Cooling the brains of mice with traumatic brain injury by activating hibernation neurons helped them recover faster.
Cooling down a damaged brain can protect neurons by suppressing inflammation.1 But lowering the body temperature externally comes with a host of complications and can lead to impaired clotting and cardiac arrhythmias.
Now, researchers led by Takeshi Sakurai at the University of Tsukuba have found a way to leverage hypothermia without causing adverse effects. In a study published in The Journal of Neuroscience, Sakurai and his team showed that cooling the brain from within by activating a specific population of hibernation neurons can protect the brains of mice from the worst effects of traumatic brain injury.2
For their study, Sakurai and his team focused on a population of neurons in the mouse hypothalamus called Q neurons that can induce a state of hypothermia without the need for cooling blankets or cold caps.3 In 2020, scientists from another research group found that the hypothermia these neurons induce is reversible and resembles hibernation.
However, researchers had not previously explored whether Q neuron-induced hypothermia (QIH) had the same therapeutic benefits as external hypothermia. To test this, Sakurai and his team activated Q neurons using a genetic technology that modulates cellular activity in mouse models of brain injury. This kept them in a state of hypothermia for 24 hours after their injury.
Next, the team compared the animals’ post-injury recovery to that of control animals. Mice that experienced hypothermia showed progressive recovery in their motor abilities and outperformed control mice by 10 days after injury. The QIH-exposed mice also showed improved grip strength and coordination, and they exhibited less anxious behavior than their untreated counterparts.

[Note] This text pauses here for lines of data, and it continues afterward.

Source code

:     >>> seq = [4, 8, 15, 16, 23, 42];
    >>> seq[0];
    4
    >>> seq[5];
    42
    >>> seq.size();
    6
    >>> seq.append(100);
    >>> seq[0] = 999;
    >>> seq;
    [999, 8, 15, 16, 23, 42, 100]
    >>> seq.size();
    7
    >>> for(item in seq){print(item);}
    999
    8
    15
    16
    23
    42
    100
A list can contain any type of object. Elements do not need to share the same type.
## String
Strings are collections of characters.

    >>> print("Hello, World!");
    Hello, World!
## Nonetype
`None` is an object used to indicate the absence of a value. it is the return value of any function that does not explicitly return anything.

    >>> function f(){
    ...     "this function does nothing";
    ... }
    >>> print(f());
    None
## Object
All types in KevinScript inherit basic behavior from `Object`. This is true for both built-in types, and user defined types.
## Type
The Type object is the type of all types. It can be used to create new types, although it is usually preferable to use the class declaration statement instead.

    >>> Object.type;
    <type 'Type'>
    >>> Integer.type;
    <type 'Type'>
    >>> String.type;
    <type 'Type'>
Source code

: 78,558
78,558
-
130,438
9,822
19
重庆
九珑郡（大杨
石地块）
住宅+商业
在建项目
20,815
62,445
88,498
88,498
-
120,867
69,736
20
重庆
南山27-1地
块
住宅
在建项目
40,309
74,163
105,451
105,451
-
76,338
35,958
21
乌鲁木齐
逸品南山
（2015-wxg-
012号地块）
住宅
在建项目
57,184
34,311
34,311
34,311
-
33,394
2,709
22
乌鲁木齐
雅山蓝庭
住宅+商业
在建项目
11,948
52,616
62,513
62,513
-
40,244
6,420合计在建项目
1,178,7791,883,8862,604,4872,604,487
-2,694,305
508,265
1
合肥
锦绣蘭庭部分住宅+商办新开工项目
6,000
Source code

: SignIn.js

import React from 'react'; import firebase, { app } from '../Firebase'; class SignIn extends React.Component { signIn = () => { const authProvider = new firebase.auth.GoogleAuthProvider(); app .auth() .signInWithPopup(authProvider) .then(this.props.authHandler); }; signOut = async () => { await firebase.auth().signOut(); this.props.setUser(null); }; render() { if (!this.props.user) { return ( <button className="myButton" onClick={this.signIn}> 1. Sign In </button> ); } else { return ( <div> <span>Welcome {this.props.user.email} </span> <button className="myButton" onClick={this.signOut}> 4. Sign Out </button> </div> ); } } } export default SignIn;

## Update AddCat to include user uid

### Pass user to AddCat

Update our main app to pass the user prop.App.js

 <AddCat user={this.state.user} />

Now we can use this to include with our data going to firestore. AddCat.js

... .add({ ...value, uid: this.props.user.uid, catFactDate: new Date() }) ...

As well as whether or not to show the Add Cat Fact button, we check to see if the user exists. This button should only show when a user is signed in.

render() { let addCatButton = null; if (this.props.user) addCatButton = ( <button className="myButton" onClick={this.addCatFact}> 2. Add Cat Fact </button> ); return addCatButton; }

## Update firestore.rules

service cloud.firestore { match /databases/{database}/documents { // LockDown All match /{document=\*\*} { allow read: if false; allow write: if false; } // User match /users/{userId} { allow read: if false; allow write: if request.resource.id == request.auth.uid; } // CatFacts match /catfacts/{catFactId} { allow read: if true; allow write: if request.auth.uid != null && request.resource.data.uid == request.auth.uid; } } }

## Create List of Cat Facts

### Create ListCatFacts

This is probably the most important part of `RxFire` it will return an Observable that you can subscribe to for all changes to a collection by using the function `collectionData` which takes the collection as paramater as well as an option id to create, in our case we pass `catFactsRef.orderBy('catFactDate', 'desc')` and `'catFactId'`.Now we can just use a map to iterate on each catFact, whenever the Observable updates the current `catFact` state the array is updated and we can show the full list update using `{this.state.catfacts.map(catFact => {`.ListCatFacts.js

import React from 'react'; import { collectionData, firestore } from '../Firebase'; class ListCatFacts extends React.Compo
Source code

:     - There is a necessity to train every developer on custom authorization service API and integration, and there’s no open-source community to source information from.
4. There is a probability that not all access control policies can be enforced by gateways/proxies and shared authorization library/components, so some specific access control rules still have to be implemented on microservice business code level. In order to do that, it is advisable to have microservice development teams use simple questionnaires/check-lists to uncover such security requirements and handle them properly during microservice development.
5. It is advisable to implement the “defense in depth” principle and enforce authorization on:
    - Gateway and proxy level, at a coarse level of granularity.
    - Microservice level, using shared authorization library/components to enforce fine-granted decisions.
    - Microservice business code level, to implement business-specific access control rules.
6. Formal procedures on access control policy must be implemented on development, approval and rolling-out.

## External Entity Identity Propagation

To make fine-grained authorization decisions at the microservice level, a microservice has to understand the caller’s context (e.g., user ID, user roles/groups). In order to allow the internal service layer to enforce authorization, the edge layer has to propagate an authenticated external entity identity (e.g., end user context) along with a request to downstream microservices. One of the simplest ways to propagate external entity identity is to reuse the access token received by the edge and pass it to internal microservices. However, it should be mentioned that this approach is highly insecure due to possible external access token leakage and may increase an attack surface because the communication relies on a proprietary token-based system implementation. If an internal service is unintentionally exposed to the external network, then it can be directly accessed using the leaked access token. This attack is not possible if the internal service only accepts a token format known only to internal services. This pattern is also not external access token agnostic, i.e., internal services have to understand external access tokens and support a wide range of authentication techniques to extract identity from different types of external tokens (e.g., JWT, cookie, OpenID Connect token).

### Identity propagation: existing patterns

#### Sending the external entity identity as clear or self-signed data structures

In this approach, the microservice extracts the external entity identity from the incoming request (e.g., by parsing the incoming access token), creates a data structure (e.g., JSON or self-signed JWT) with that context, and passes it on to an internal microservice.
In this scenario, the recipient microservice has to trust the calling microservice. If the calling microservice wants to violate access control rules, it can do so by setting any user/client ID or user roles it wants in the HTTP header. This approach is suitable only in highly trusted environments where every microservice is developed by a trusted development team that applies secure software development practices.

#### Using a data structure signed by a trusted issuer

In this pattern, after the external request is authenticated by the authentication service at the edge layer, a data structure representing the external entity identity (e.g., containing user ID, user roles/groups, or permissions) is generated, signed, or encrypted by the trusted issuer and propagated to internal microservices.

Encouraged by the behavioral findings, the researchers turned to cellular analyses. Neurons sustained less damage in the hypothermia group as seen by higher levels of the mature neuron marker NeuN. The brains of treated animals showed fewer signs of inflammation.
While Q neurons have yet to be identified in humans, the authors hope that the study shows a route to safer hypothermia therapies in other species. “Optimizing the timing and duration of this treatment after injury, testing across additional injury models, and evaluating safety and efficacy in larger animals will be important next steps,” said Sakurai in a press release.